Le rapport annuel de la commission de contrôle des championnats professionnels (CCCP) pour la saison 2023-2024 éclaire sur la santé financière du Top 14 et de la Pro D2. Si le potentiel économique du rugby français y apparaît clairement, les deux premières divisions vivent globalement au-dessus de leurs moyens. Voici les principaux chiffres et éléments à retenir.
10 clubs de l’élite « dans le rouge »
Le chiffre résume à lui seul la tension économique qui règne en Top 14 : dix des quatorze clubs de l’élite ont terminé la saison 2023-2024 « dans le rouge » avec une perte d’exploitation à hauteur de 64,5 millions d’euros, en hausse de 9,7 % par rapport à la précédente ; après abandon des créances des actionnaires, la perte nette est ramenée à – 34,9 millions d’euros. Un des quatre clubs « dans le vert » affiche un résultat positif de 1,7 million d’euros, faisant figure de bon élève. En Pro D2, la proportion est sensiblement la même avec douze clubs sur seize qui ont terminé l’exercice 2023-2024 en négatif, deux clubs ayant perdu plus de 3 millions d’euros sur la période.

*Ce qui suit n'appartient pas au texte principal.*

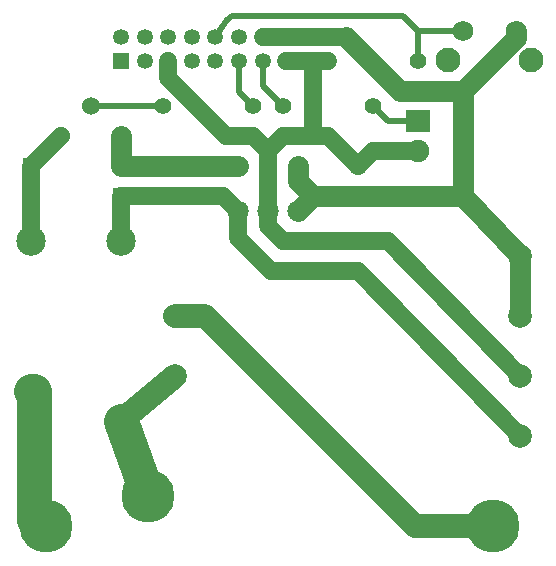
<source format=gbl>
G04 #@! TF.FileFunction,Copper,L2,Bot,Signal*
%FSLAX46Y46*%
G04 Gerber Fmt 4.6, Leading zero omitted, Abs format (unit mm)*
G04 Created by KiCad (PCBNEW 4.0.2-stable) date 31-5-2016 17:43:18*
%MOMM*%
G01*
G04 APERTURE LIST*
%ADD10C,0.100000*%
%ADD11R,2.000000X1.900000*%
%ADD12C,1.900000*%
%ADD13C,2.100000*%
%ADD14C,1.750000*%
%ADD15C,1.524000*%
%ADD16R,1.350000X1.350000*%
%ADD17C,1.350000*%
%ADD18R,1.397000X1.397000*%
%ADD19C,1.397000*%
%ADD20C,2.500000*%
%ADD21R,1.300000X1.300000*%
%ADD22C,1.300000*%
%ADD23C,4.500880*%
%ADD24C,2.000000*%
%ADD25C,1.800000*%
%ADD26C,0.600000*%
%ADD27C,0.500000*%
%ADD28C,1.500000*%
%ADD29C,2.000000*%
%ADD30C,3.000000*%
%ADD31C,1.800000*%
G04 APERTURE END LIST*
D10*
D11*
X177800000Y-107950000D03*
D12*
X177800000Y-110490000D03*
D13*
X187370000Y-102820000D03*
D14*
X186110000Y-100330000D03*
X181610000Y-100330000D03*
D13*
X180360000Y-102820000D03*
D15*
X150114000Y-106680000D03*
X152654000Y-109220000D03*
X147574000Y-109220000D03*
D16*
X152654000Y-102870000D03*
D17*
X154654000Y-102870000D03*
X156654000Y-102870000D03*
X158654000Y-102870000D03*
X160654000Y-102870000D03*
X162654000Y-102870000D03*
X164654000Y-102870000D03*
X166654000Y-102870000D03*
X152654000Y-100870000D03*
X154654000Y-100870000D03*
X156654000Y-100870000D03*
X158654000Y-100870000D03*
X160654000Y-100870000D03*
X162654000Y-100870000D03*
X164654000Y-100870000D03*
X166654000Y-100870000D03*
D18*
X152654000Y-114300000D03*
D19*
X145034000Y-114300000D03*
D18*
X145034000Y-111760000D03*
D19*
X152654000Y-111760000D03*
D20*
X152654000Y-118110000D03*
X145034000Y-118110000D03*
X152654000Y-133350000D03*
X145034000Y-130810000D03*
D19*
X156210000Y-106680000D03*
X163830000Y-106680000D03*
X173990000Y-106680000D03*
X166370000Y-106680000D03*
D21*
X157480000Y-114300000D03*
D22*
X157480000Y-111800000D03*
D21*
X172720000Y-111760000D03*
D22*
X172720000Y-114260000D03*
D19*
X170180000Y-102870000D03*
X177800000Y-102870000D03*
D23*
X154940000Y-139700000D03*
X184150000Y-142240000D03*
X146304000Y-142240000D03*
D24*
X186436000Y-129540000D03*
X159766000Y-124460000D03*
X186436000Y-124460000D03*
X157226000Y-129540000D03*
X157226000Y-124460000D03*
X186436000Y-119380000D03*
X186436000Y-134620000D03*
D25*
X165100000Y-115570000D03*
X167640000Y-115570000D03*
X162560000Y-115570000D03*
D26*
X162560000Y-111760000D03*
X167640000Y-111760000D03*
D27*
X164654000Y-102870000D02*
X164654000Y-104964000D01*
X164654000Y-104964000D02*
X166370000Y-106680000D01*
D28*
X147574000Y-109220000D02*
X145034000Y-111760000D01*
X145034000Y-111760000D02*
X145034000Y-114300000D01*
X145034000Y-114300000D02*
X145034000Y-118110000D01*
X162560000Y-116840000D02*
X162560000Y-117856000D01*
X162560000Y-117856000D02*
X165354000Y-120650000D01*
X165354000Y-120650000D02*
X166370000Y-120650000D01*
X166370000Y-120650000D02*
X172720000Y-120650000D01*
X162560000Y-116840000D02*
X162560000Y-115570000D01*
X186436000Y-134620000D02*
X172720000Y-120650000D01*
X157480000Y-114300000D02*
X161290000Y-114300000D01*
X161290000Y-114300000D02*
X162560000Y-115570000D01*
X152654000Y-114300000D02*
X157480000Y-114300000D01*
X152654000Y-114300000D02*
X152654000Y-118110000D01*
D29*
X157226000Y-129540000D02*
X152654000Y-133350000D01*
D30*
X152654000Y-133350000D02*
X154940000Y-139700000D01*
D29*
X159766000Y-124460000D02*
X177546000Y-142240000D01*
X177546000Y-142240000D02*
X184150000Y-142240000D01*
X157226000Y-124460000D02*
X159766000Y-124460000D01*
D27*
X150114000Y-106680000D02*
X156210000Y-106680000D01*
D28*
X166654000Y-100870000D02*
X171704000Y-100870000D01*
D31*
X171736000Y-100870000D02*
X176276000Y-105410000D01*
X176276000Y-105410000D02*
X177800000Y-105410000D01*
X177800000Y-105410000D02*
X181610000Y-105410000D01*
X171704000Y-100870000D02*
X171736000Y-100870000D01*
X186436000Y-119380000D02*
X186436000Y-124460000D01*
X168910000Y-114300000D02*
X172680000Y-114300000D01*
X172680000Y-114300000D02*
X181610000Y-114300000D01*
X167640000Y-111760000D02*
X167640000Y-113030000D01*
X167640000Y-113030000D02*
X168910000Y-114300000D01*
X157440000Y-111760000D02*
X162560000Y-111760000D01*
X181610000Y-105410000D02*
X181610000Y-114300000D01*
X167640000Y-115570000D02*
X168910000Y-114300000D01*
X181610000Y-114300000D02*
X186436000Y-119380000D01*
X152654000Y-111760000D02*
X157440000Y-111760000D01*
D28*
X164654000Y-100870000D02*
X166654000Y-100870000D01*
D31*
X152654000Y-109220000D02*
X152654000Y-111760000D01*
X186110000Y-100330000D02*
X186110000Y-100910000D01*
X186110000Y-100910000D02*
X181610000Y-105410000D01*
D27*
X162654000Y-102870000D02*
X162654000Y-105504000D01*
X162654000Y-105504000D02*
X163830000Y-106680000D01*
X163670000Y-106520000D02*
X163830000Y-106680000D01*
D28*
X156654000Y-104330000D02*
X161544000Y-109220000D01*
X165100000Y-110490000D02*
X163830000Y-109220000D01*
X156654000Y-104330000D02*
X156654000Y-102870000D01*
X161544000Y-109220000D02*
X163830000Y-109220000D01*
X168910000Y-109220000D02*
X168910000Y-102870000D01*
X165100000Y-115570000D02*
X165100000Y-116840000D01*
X165100000Y-116840000D02*
X166370000Y-118110000D01*
X166370000Y-118110000D02*
X175260000Y-118110000D01*
X175260000Y-118110000D02*
X186436000Y-129540000D01*
X170180000Y-102870000D02*
X168910000Y-102870000D01*
X168910000Y-102870000D02*
X166654000Y-102870000D01*
X167670000Y-109220000D02*
X167640000Y-109220000D01*
X165100000Y-115570000D02*
X165100000Y-110490000D01*
X170180000Y-109220000D02*
X172720000Y-111760000D01*
X168910000Y-109220000D02*
X170180000Y-109220000D01*
X166370000Y-109220000D02*
X167640000Y-109220000D01*
X165100000Y-110490000D02*
X166370000Y-109220000D01*
X167640000Y-109220000D02*
X168910000Y-109220000D01*
X177800000Y-110490000D02*
X173990000Y-110490000D01*
X173990000Y-110490000D02*
X172720000Y-111760000D01*
D27*
X181610000Y-100330000D02*
X177800000Y-100330000D01*
X170180000Y-99060000D02*
X170688000Y-99060000D01*
X160654000Y-100870000D02*
X161670000Y-99440000D01*
X162050000Y-99060000D02*
X170180000Y-99060000D01*
X161670000Y-99440000D02*
X162050000Y-99060000D01*
X177800000Y-100330000D02*
X177800000Y-102870000D01*
X176530000Y-99060000D02*
X177800000Y-100330000D01*
X170688000Y-99060000D02*
X176530000Y-99060000D01*
X170688000Y-99060000D02*
X170688000Y-99060000D01*
D30*
X145034000Y-130810000D02*
X145288000Y-130810000D01*
X145288000Y-130810000D02*
X145288000Y-141732000D01*
X145288000Y-141732000D02*
X145796000Y-142240000D01*
X145796000Y-142240000D02*
X146304000Y-142240000D01*
D27*
X173990000Y-106680000D02*
X175260000Y-107950000D01*
X175260000Y-107950000D02*
X177800000Y-107950000D01*
M02*

</source>
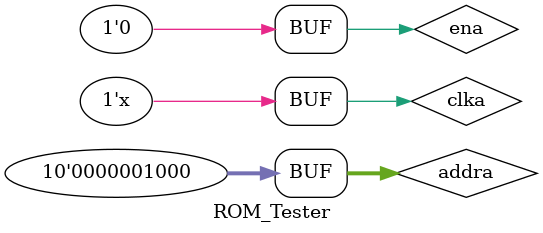
<source format=v>
`timescale 1ns / 1ps


module ROM_Tester;

	// Inputs
	reg clka;
	reg ena;
	reg [9:0] addra;

	// Outputs
	wire [31:0] douta;

	// Instantiate the Unit Under Test (UUT)
	InstructionMemory uut (
		.clka(clka), 
		.ena(ena), 
		.addra(addra), 
		.douta(douta)
	);

	always #10 clka=~clka;

	initial begin
		// Initialize Inputs
		clka = 0;
		addra = 0;
		ena=0;

		// Wait 100 ns for global reset to finish
		#100;
		addra = 1;  
		#20;
		addra = 2;
		#20;
		addra = 3;
		#20;
		addra = 4;
		#20;
		addra = 5;
		#20;
		addra = 6;
		#20;
		addra = 7;
		#20;
		addra = 8;

	end
      
endmodule


</source>
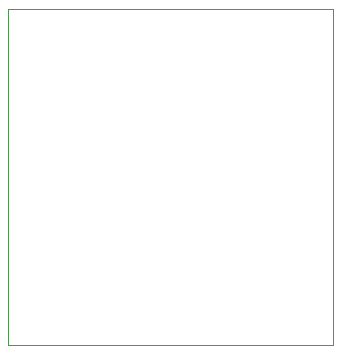
<source format=gbr>
G04 #@! TF.GenerationSoftware,KiCad,Pcbnew,8.0.6-8.0.6-0~ubuntu24.04.1*
G04 #@! TF.CreationDate,2024-10-23T13:15:14+03:00*
G04 #@! TF.ProjectId,imager_ILI9431,696d6167-6572-45f4-994c-49393433312e,rev?*
G04 #@! TF.SameCoordinates,Original*
G04 #@! TF.FileFunction,Profile,NP*
%FSLAX46Y46*%
G04 Gerber Fmt 4.6, Leading zero omitted, Abs format (unit mm)*
G04 Created by KiCad (PCBNEW 8.0.6-8.0.6-0~ubuntu24.04.1) date 2024-10-23 13:15:14*
%MOMM*%
%LPD*%
G01*
G04 APERTURE LIST*
G04 #@! TA.AperFunction,Profile*
%ADD10C,0.050000*%
G04 #@! TD*
G04 APERTURE END LIST*
D10*
X88250000Y-89900000D02*
X115700000Y-89900000D01*
X115700000Y-118400000D01*
X88250000Y-118400000D01*
X88250000Y-89900000D01*
M02*

</source>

16,9 millions de pertes pour un club
Trois clubs de l’élite affichent des déficits d’exploitation à huit chiffres, à – 16,9, – 13,7 et – 10,4 millions d’euros. « Le plus gros déficit d’exploitation est une nouvelle fois réalisé par le même club que les saisons précédentes, avec un financement complémentaire de son actionnaire principal au niveau du résultat exceptionnel », précise le rapport de la CCCP.
+ 10 % de recettes, la billetterie s’envole…
La LNR se targue de ce chiffre qui illustre, il est vrai, la vitalité et le potentiel économique des championnats professionnels : « Les recettes d’exploitation cumulées des clubs de Top 14 et Pro D2 sont en nette augmentation (+ 10 %) avec une croissance à deux chiffres sur cinq des sept postes de produits. » Les recettes de match progressent notamment de 15 % en Top 14 et de 41 % en deuxième division. Le chiffre d’affaires du rugby professionnel a atteint ainsi un nouveau niveau historique en 2023-2024 à 598 millions d’euros (contre 543 la saison d’avant) ; pour le seul Top 14, il est à 434 millions d’euros (+ 9,3 %).
+ 7 % de masse salariale
La question du salary cap se pose plus que jamais à l’aune de ce rapport. D’après la CCCP, « la masse salariale progresse de 7 % avec celle des joueurs qui enregistre + 3,51 % en Top 14 et + 20,8 % en Pro D2. » La part accordée aux staffs contribue en bonne partie à cette hausse. À noter que « trois clubs captent à eux seuls 85 % de l’augmentation » de cette masse, ce qui témoigne d’une course à l’armement en haut de tableau. Pour la première fois, en Top 14, le niveau de rétribution (en brut) « joueurs » a dépassé la barre des 10 millions en moyenne, passant de 9,8 à 10,1 millions d’euros. Toutefois, la part accordée aux salaires diminue, en proportion du reste : « La masse salariale représente désormais 40 % du total des charges d’exploitation, contre 45 % il y a deux ans. »
62,5 millions d’euros, le budget maximal
De 23,4 millions en 2016, la moyenne des budgets de Top 14 est passée à 37,6 en 2023-2024. Une saison qui a vu une des écuries atteindre un nouveau record en la matière avec 62,5 millions d’euros de budgétisés ; à noter que ce club n’a budgété « que » 50,4 millions pour l’exercice en cours. Le plus petit budget de l’élite se chiffrait à 18,3 millions en 2023-2024. En Pro D2, cela va de 5,8 à 19 millions pour une moyenne à 11 millions d’euros.